* [EXERCISE]: Below are the records; pull every line that includes "pixels".

* [MATERIAL SHOWN]:

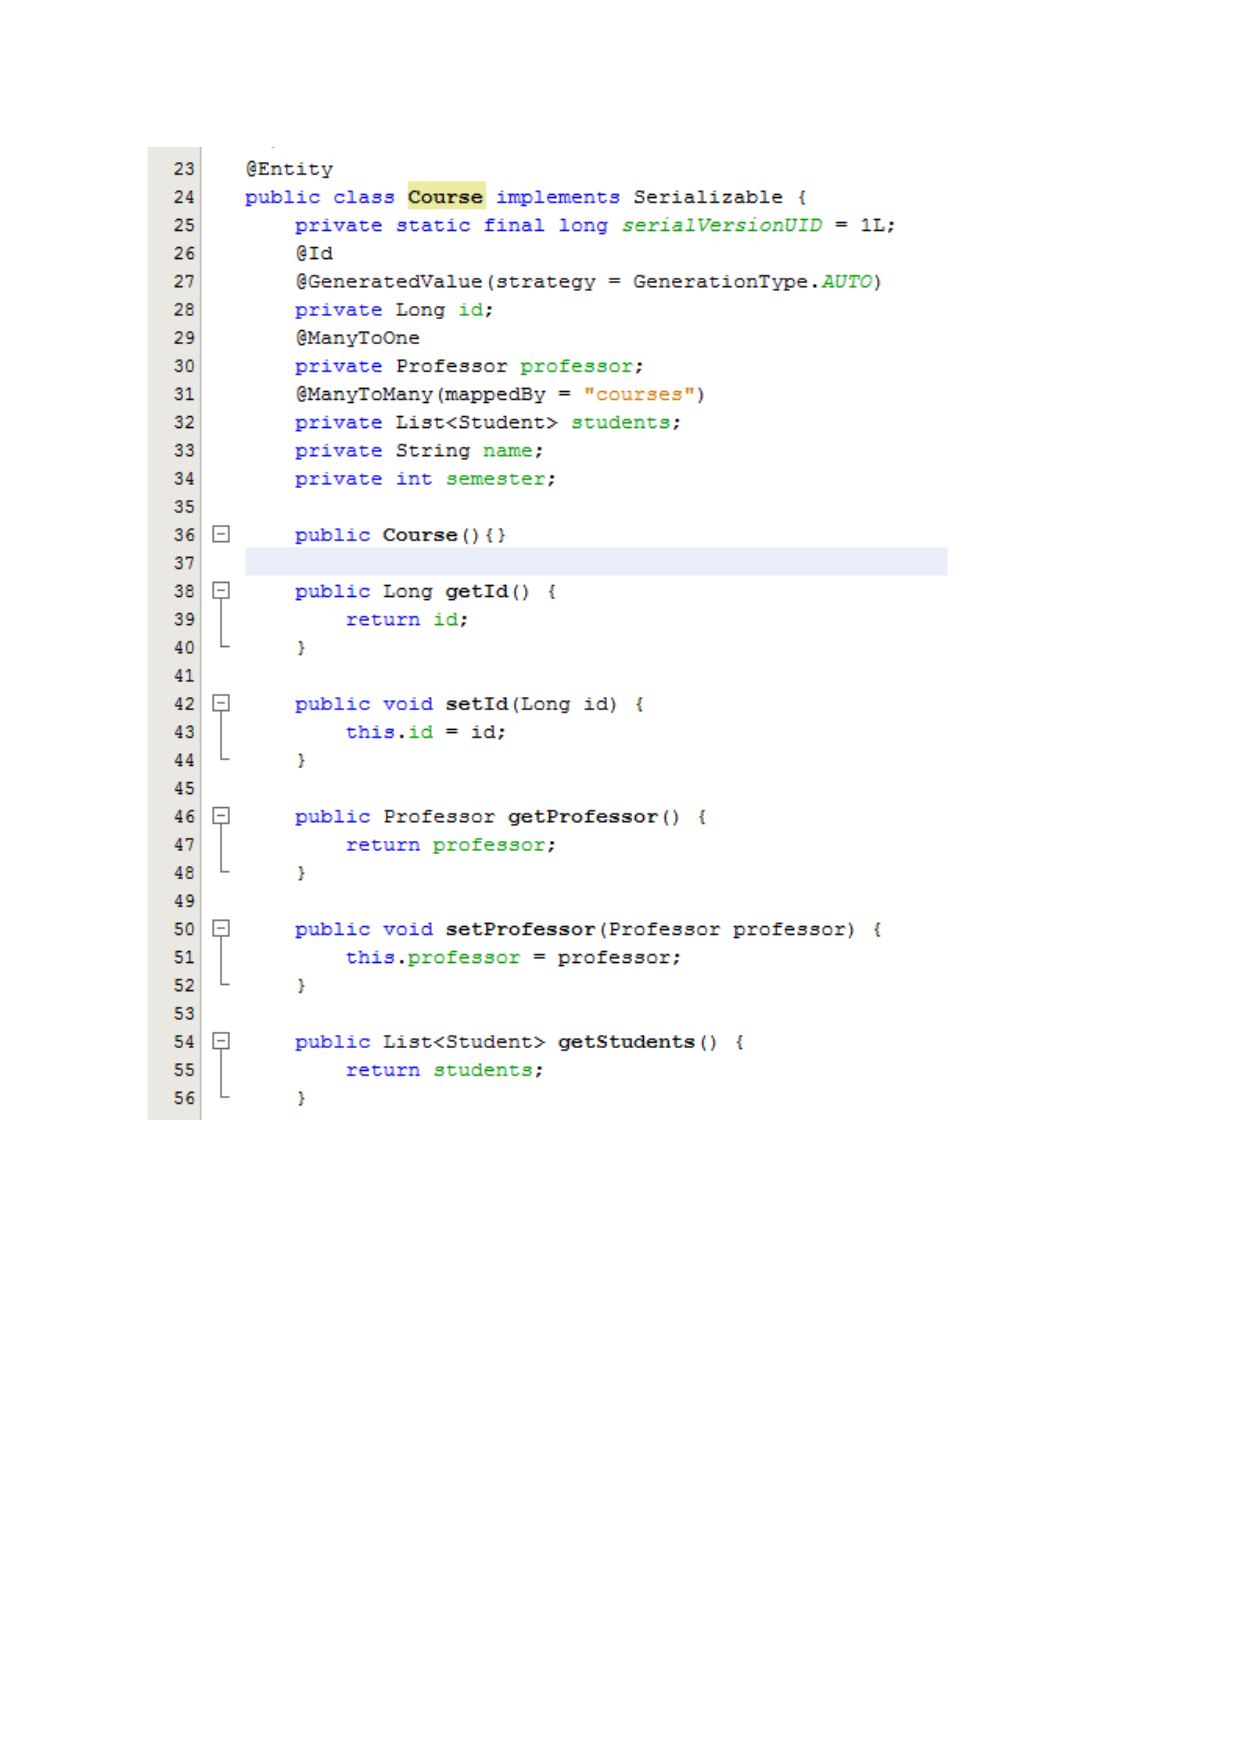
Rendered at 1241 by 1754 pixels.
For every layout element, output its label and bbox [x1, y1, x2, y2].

picture [147, 147, 948, 1120]
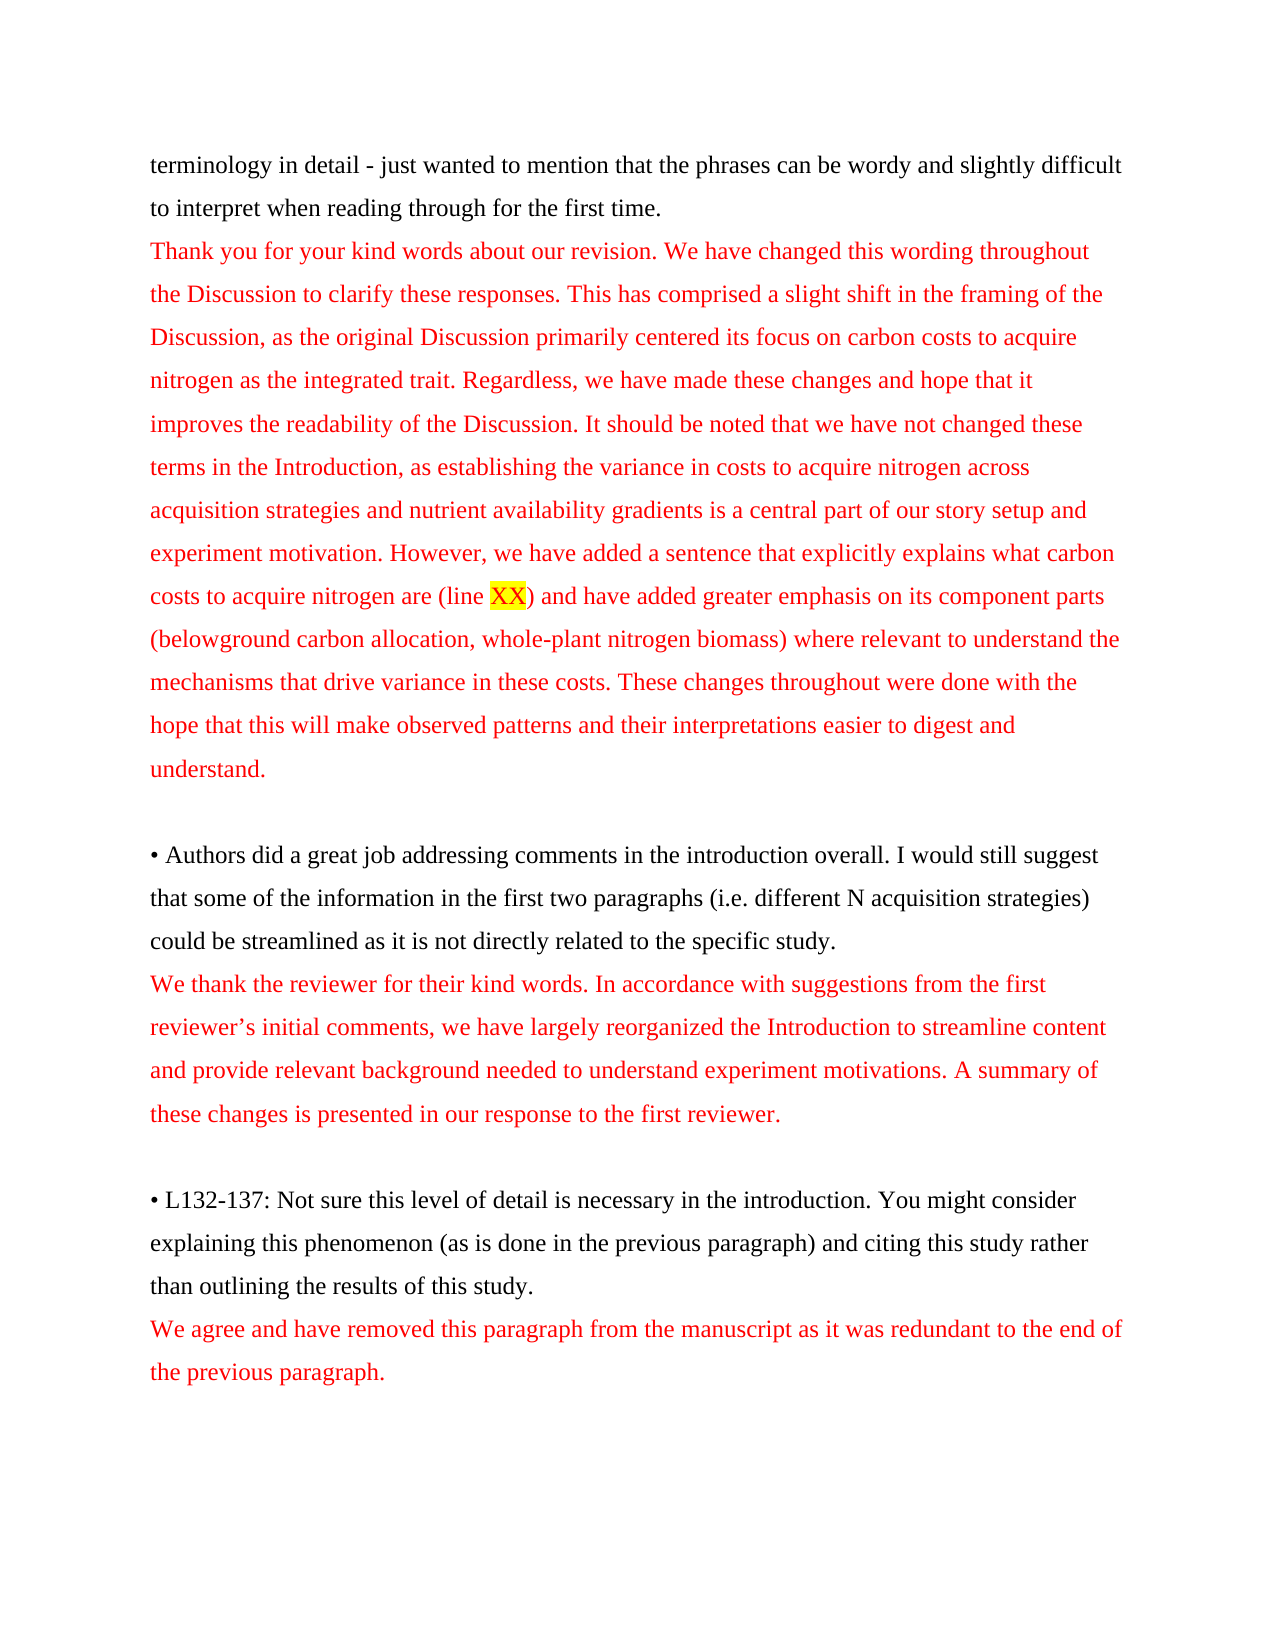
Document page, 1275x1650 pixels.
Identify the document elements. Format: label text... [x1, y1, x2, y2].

text Thank you for your kind words about our revision. We have changed this wording throughout the Discussion to clarify these responses. This has comprised a slight shift in the framing of the Discussion, as the original Discussion primarily centered its focus on carbon costs to acquire nitrogen as the integrated trait. Regardless, we have made these changes and hope that it improves the readability of the Discussion. It should be noted that we have not changed these terms in the Introduction, as establishing the variance in costs to acquire nitrogen across acquisition strategies and nutrient availability gradients is a central part of our story setup and experiment motivation. However, we have added a sentence that explicitly explains what carbon costs to acquire nitrogen are (line XX) and have added greater emphasis on its component parts (belowground carbon allocation, whole-plant nitrogen biomass) where relevant to understand the mechanisms that drive variance in these costs. These changes throughout were done with the hope that this will make observed patterns and their interpretations easier to digest and understand. [150, 236, 1125, 782]
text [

* [RESULT]:
Rendered at 1241 by 1754 pixels.
Document page, 1275x1650 pixels.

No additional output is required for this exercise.